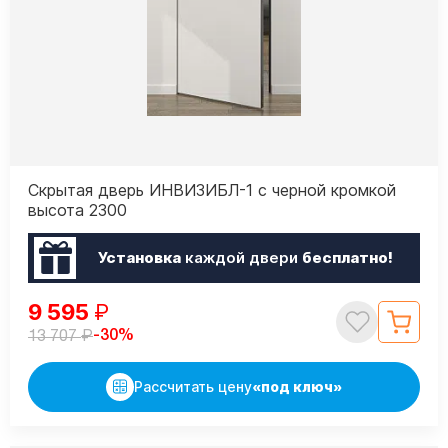
Скрытая дверь ИНВИЗИБЛ-1 с черной кромкой
высота 2300
Установка
каждой двери
бесплатно!
9 595
₽
₽
-30%
13 707
Рассчитать цену
«под ключ»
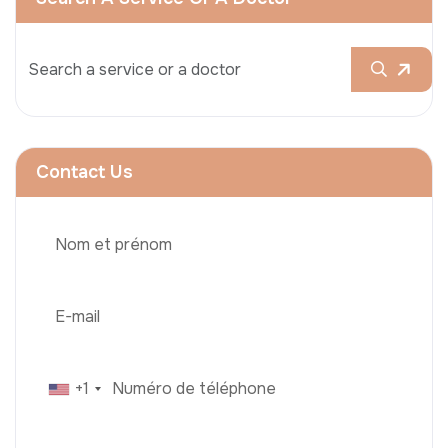
Contact Us
+1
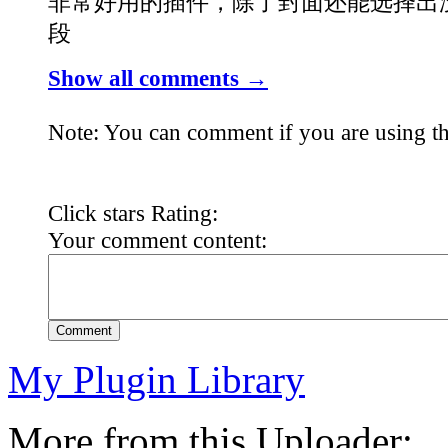
非常好用的插件，除了封面还能选择出
段
Show all comments →
Note: You can comment if you are using th
Click stars Rating:
Your comment content:
Comment
My Plugin Library
More from this Uploader:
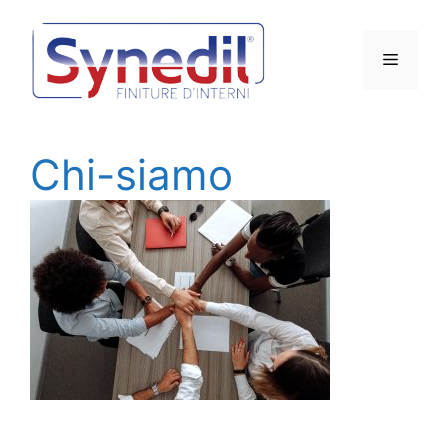
Vai
al
Menu
contenuto
Chi-siamo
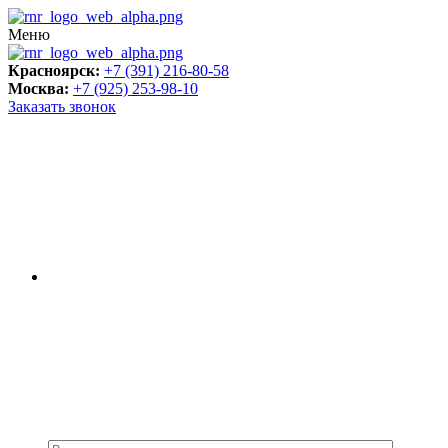
Меню
Красноярск:
+7 (391) 216-80-58
Москва:
+7 (925) 253-98-10
Заказать звонок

___

• _WORK ITEM_: Could you return the listing above exactly, minus its pictures?

• _RESULT_:
Скрытая дверь ИНВИЗИБЛ-1 с черной кромкой
высота 2300
Установка
каждой двери
бесплатно!
9 595
₽
₽
-30%
13 707
Рассчитать цену
«под ключ»
Contact Us
+1
非常好用的插件，除了封面还能选择出
段
Show all comments →
Note: You can comment if you are using th
Click stars Rating:
Your comment content:
Comment
My Plugin Library
More from this Uploader:
Vai
al
Menu
contenuto
Chi-siamo
Меню
Красноярск:
+7 (391) 216-80-58
Москва:
+7 (925) 253-98-10
Заказать звонок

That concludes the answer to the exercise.